Sex workers march with pride in Cape Town
Dozens of sex workers and advocacy groups celebrated International Sex Workers Pride as they marched in colourful attire through the streets of Cape Town on Tuesday.
Lisa Jonas, peer educator at SWEAT, joins about 70 sex workers and supporters during a march in Cape Town to celebrate Sex Workers Pride. Picture: Ashraf Hendricks
Dozens of sex workers and advocacy groups celebrated International Sex Workers Pride as they marched in colourful attire through the streets of Cape Town on Tuesday.
The event also served as an opportunity to vaccinate sex workers against Covid-19 and offer testing for STIs, HIV and access to items such as condoms and lubricant.
The march, organised by the Sex Workers Education and Advocacy Taskforce (SWEAT), started at the Mowbray police station, where sex worker Robyn Montsumi died in police custody in April 2020. From there, the marchers went to the Blackpool Sports Complex in Salt River, where a number of organisations are to erect pop-up information stalls. The Sex Worker Theatre group performed.
Organisations that supported the march included Sisonke Gender Justice, the Triangle Project, Pink Drive and the Asijiki Coalition.
Megan Lessing, communication officer for SWEAT, said the march highlighted some of the challenges sex workers face daily. She said many sex workers still do not have access to health services.
Lessing said that because sex work is illegal in South Africa, sex workers are vulnerable to abuse by police, clients and intimate partners. A 2021 national survey showed that female sex workers experienced high levels of violence.
Gulam Petersen, a transgender sex worker and lobby officer at SWEAT, was among those vaccinated on Tuesday.
Petersen, who has been a sex worker for about 30 years, said Covid-19 had prevented many sex workers from going out at night to work unless they were meeting regular clients.
The criminalisation “dehumanised” sex workers and drove them underground, Petersen said, where they were vulnerable to “gangsters and pimps”.
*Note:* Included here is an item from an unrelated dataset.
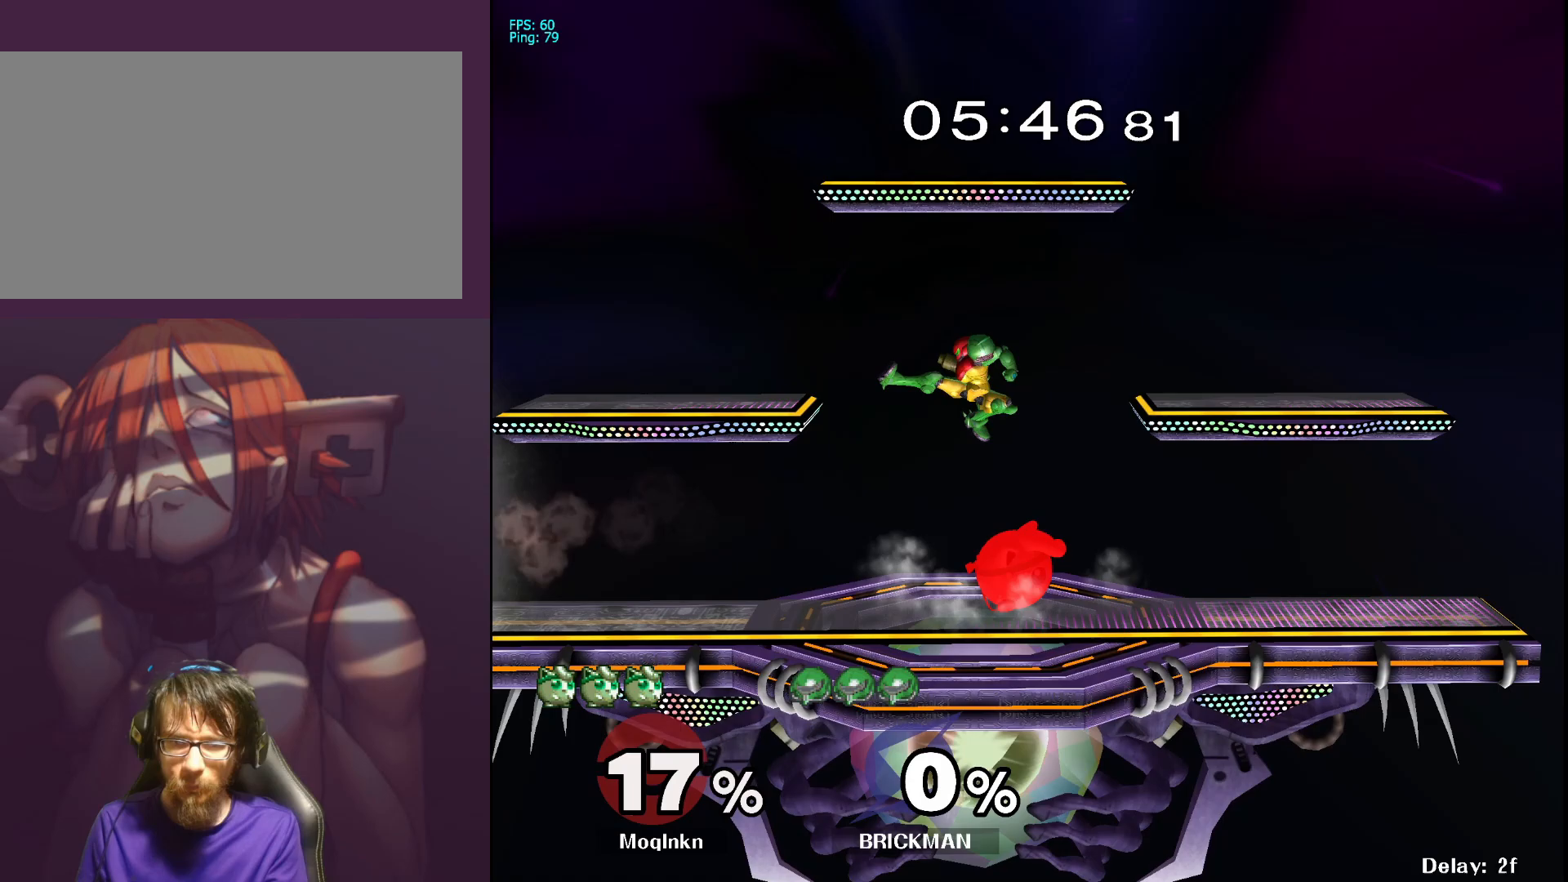
{"buttons": [], "left_stick": "up-right", "right_stick": "center", "events": [[100, "left_stick", "up"], [117, "right_stick", "down"], [233, "left_stick", "up-right"], [250, "right_stick", "left"], [317, "right_stick", "up-left"], [433, "right_stick", "center"]]}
Also in attendance was Western Cape MEC for Health Nomafrench Mbombo. She said the fact that sex work is a criminal offence “does have a huge impact” on sex workers’ ability to access health services.
“We are not condoning the issues of sex working but we are saying that they are already here,” she said. “There is no social distancing in sex work”, said Mbombo, so vaccines “must be brought to them in order to protect them and their clients”, she said.